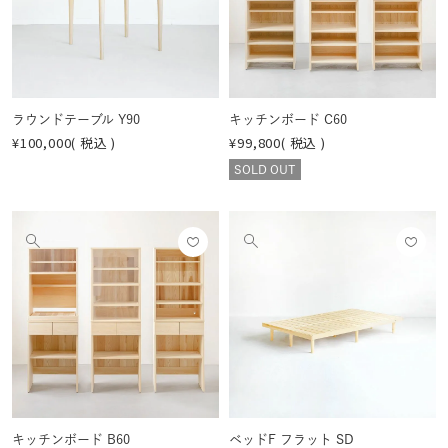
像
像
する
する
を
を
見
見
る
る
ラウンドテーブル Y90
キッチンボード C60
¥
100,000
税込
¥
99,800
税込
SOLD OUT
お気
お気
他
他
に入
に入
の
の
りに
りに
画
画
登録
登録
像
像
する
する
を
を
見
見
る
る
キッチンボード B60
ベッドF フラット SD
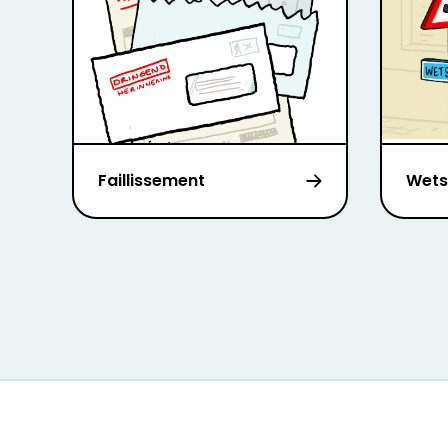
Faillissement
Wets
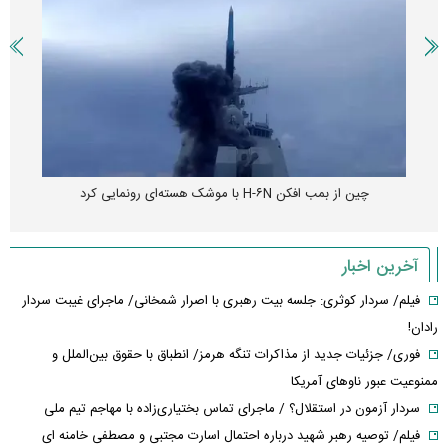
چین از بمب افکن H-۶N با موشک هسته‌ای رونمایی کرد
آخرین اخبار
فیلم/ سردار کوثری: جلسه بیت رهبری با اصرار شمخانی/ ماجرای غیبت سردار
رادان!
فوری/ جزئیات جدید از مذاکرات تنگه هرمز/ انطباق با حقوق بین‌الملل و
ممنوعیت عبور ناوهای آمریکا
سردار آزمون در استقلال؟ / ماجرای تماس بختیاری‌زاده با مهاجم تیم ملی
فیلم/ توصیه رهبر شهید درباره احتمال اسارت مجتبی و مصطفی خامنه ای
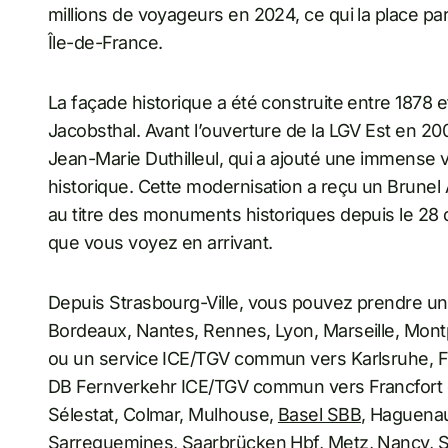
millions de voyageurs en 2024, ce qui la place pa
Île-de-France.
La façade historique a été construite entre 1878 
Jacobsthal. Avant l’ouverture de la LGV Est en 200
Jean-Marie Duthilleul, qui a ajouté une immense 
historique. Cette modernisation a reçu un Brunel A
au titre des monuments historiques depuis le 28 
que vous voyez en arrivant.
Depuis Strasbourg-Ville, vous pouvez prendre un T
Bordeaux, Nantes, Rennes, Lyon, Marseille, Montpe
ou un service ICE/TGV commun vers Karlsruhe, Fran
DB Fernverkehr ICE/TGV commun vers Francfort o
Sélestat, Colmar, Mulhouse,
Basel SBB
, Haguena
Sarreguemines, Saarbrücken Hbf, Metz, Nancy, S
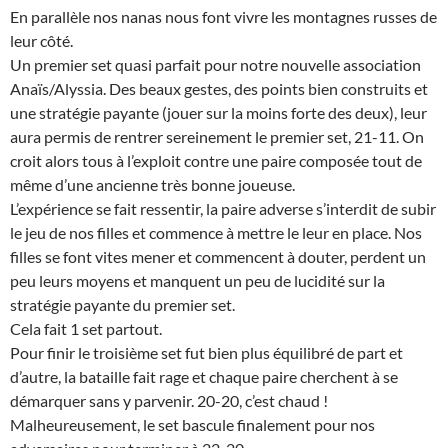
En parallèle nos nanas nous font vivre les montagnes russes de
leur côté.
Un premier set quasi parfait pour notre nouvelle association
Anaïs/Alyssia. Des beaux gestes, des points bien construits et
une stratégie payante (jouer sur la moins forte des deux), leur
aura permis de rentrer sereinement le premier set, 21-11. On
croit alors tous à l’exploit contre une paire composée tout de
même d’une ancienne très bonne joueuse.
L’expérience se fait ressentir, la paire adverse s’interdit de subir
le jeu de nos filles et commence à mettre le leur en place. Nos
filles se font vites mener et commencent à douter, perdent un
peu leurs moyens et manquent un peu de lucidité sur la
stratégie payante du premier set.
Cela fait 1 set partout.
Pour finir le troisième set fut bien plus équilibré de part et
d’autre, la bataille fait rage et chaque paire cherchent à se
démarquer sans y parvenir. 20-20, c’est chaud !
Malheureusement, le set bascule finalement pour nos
* * *
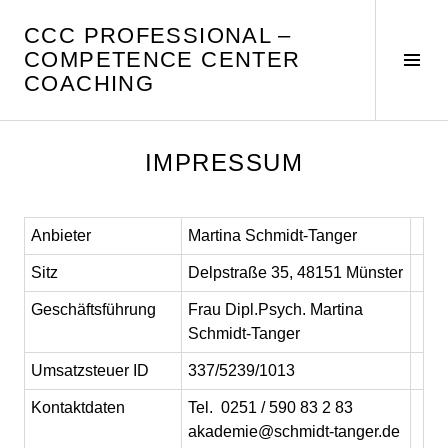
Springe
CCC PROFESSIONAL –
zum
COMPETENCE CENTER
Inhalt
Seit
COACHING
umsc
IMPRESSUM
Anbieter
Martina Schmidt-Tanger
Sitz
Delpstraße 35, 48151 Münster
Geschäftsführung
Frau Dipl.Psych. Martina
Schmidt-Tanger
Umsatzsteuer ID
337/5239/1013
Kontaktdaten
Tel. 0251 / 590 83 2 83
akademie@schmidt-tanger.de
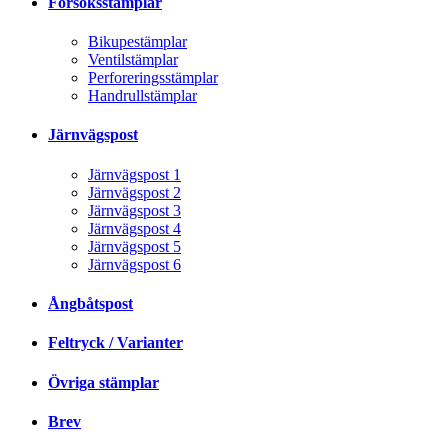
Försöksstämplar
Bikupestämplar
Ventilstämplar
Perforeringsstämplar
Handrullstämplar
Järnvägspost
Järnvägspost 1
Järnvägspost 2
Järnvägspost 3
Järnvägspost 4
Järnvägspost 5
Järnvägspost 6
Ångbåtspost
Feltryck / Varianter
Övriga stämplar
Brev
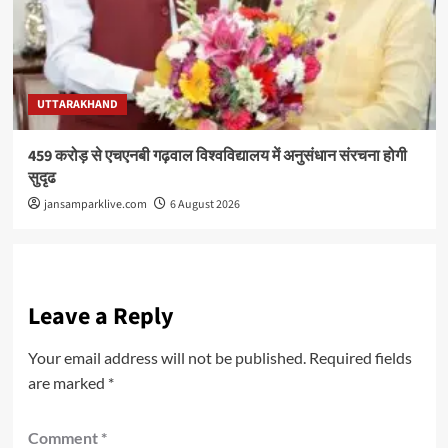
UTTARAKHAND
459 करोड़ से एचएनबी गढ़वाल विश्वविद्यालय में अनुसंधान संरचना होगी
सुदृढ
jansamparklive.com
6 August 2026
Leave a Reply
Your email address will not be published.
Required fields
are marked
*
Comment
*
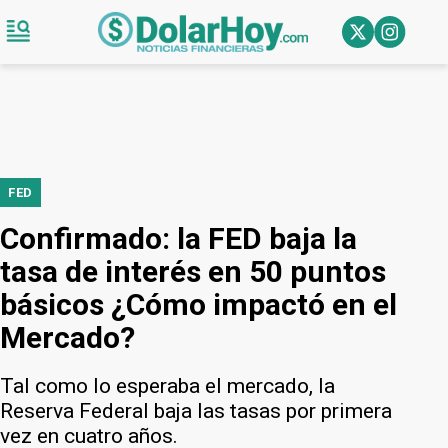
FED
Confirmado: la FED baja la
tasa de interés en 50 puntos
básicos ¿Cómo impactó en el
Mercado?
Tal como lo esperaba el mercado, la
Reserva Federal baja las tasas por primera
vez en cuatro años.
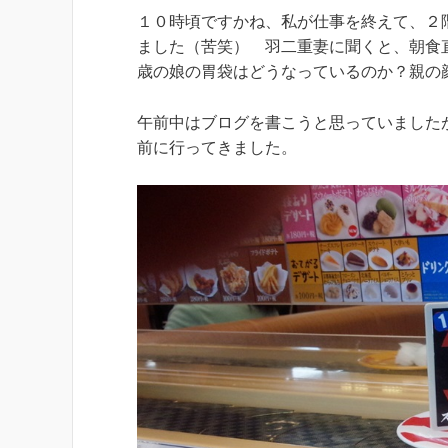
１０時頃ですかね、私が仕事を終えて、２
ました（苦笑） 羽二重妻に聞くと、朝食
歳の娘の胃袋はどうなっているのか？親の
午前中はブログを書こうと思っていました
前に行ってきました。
==
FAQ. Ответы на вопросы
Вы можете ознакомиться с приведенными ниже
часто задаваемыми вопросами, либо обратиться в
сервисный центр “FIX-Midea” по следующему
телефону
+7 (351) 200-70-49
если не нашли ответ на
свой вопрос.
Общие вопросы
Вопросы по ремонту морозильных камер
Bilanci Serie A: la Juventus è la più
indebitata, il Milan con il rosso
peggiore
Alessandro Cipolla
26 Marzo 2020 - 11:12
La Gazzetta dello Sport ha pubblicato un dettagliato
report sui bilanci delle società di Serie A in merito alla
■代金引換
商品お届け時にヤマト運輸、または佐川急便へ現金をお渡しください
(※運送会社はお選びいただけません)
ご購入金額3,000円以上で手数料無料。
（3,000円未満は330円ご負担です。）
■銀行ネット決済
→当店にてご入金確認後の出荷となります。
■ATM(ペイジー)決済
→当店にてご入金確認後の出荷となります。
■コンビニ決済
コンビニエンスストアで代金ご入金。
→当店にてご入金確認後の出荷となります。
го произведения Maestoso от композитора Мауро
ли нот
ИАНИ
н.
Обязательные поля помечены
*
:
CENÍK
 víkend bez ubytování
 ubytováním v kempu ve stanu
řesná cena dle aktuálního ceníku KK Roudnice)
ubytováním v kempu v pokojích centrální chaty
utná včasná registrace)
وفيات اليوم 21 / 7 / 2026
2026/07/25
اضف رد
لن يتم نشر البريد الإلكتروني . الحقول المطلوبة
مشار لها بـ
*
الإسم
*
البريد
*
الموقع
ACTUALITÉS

● About this exercise: Please copy out each line of the data in which the word "baja" occurs.

● Response to the exercise:
Confirmado: la FED baja la
Reserva Federal baja las tasas por primera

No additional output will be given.